Sir Francis Bacon decía que los viajes, durante la juventud, son una parte de la educación, mientras que en la vejez constituyen una prueba de la experiencia. Si fuera cierto, cosa que a nosotros nos parece indudable, bien podría decirse que en Sevilla no tenemos demasiadas letras ni la experiencia, al contrario de lo que dice el refrán, es siempre un grado. Por lo habitual, en esta ciudad se viaja poco y mal. Hasta hace unas décadas nuestras élites apenas si salían de los estrictos límites hispalenses. Ahora, cuando las nuevas generaciones se marchan a buscar el incierto futuro fuera a falta de sustento patrio, se viaja por obligación, igual que si fuera una condena. Alejarse de Sevilla para crecer en lo personal y profesional, un cursus honorum que todos deberíamos hacer al menos una vez en la vida, sigue viéndose como una maldición en lugar de como un regalo que nos permite aprender, comparar las enseñanzas adquiridas y reformular nuestra propia idea del terruño.
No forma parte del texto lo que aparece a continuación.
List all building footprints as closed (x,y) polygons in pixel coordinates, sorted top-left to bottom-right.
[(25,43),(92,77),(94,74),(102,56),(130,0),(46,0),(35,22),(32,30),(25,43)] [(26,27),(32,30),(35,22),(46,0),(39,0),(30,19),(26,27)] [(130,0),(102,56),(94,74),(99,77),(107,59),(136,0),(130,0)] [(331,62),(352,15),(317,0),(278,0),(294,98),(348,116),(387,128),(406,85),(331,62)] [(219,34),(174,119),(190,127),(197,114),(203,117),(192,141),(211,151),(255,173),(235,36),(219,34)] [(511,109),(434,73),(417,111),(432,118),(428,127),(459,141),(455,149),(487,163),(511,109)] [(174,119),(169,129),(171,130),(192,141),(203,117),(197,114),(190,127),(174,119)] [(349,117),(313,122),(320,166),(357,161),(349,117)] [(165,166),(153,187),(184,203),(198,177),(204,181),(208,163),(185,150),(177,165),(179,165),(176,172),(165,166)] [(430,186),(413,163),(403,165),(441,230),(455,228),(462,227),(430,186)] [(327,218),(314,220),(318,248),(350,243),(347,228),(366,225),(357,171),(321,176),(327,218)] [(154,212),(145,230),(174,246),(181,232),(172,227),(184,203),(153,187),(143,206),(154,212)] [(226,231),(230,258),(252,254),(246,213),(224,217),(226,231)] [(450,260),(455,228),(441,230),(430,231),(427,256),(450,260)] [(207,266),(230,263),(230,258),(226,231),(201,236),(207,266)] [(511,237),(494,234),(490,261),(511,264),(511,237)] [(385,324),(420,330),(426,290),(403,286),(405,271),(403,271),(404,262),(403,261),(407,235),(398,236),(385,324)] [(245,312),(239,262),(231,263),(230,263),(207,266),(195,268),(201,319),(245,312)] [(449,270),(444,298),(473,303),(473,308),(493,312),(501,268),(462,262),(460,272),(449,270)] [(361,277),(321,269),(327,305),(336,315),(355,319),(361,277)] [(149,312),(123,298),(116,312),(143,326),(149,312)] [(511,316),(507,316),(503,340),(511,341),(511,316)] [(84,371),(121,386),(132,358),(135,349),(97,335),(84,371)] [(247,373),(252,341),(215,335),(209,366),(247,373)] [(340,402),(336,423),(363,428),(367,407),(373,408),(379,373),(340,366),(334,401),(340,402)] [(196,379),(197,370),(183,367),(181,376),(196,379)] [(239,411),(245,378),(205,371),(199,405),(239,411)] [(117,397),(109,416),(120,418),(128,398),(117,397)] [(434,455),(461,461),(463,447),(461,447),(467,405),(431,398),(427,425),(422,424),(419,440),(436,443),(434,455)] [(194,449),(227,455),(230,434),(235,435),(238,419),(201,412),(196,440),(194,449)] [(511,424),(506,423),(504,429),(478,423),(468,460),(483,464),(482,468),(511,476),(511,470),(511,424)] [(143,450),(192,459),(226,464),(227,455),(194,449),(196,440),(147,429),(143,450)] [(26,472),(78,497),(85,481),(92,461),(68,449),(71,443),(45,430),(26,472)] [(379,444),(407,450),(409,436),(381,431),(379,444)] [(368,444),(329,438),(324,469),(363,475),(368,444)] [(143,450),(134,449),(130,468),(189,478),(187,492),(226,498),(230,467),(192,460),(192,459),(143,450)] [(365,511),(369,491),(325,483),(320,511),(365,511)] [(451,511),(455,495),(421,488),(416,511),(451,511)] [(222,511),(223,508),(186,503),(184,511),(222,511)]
Paradójicamente, no conozco otra ciudad más obsesionada que Sevilla con el turismo, que es una industria con apenas dos siglos de historia que en estos pagos nunca se ha practicado en primera persona pero con la que, asombrosamente, pretendemos subsistir. Una perfecta incoherencia. Durante las tres últimas décadas, y con independencia de quien ocupara la Alcaldía, una buena parte de la política municipal se ha consagrado a proyectos, planes y propuestas para fomentar el turismo. Todas hechas con el mismo guión y la retórica de los años setenta. Por un lado se dice que el turismo es lo que mantiene a la economía local. Por otro, que es necesario seguir promocionando lo que todo el mundo ya conoce de Sevilla: el costumbrismo con carné.
Ninguna de ambas cosas son ciertas. Si el turismo fuera un motor económico real, no lo único que tenemos para no fenecer en el fondo del pozo, los índices laborales de Sevilla no estarían en el subsuelo. Y si hubiera alguna necesidad de contarle al resto del mundo lo que somos, como si el mundo no lo supiera desde hace bastante tiempo, extraña mucho que desde las instituciones se insista en una estampa que a buena parte del orbe debe resultarle casi medieval. El mundo real va de hacer cosas. Salvo en Sevilla, donde lo único que se hacemos es proclamar –además sin viajar, lo cual tiene mayor delito– que somos la mejor ciudad del mundo.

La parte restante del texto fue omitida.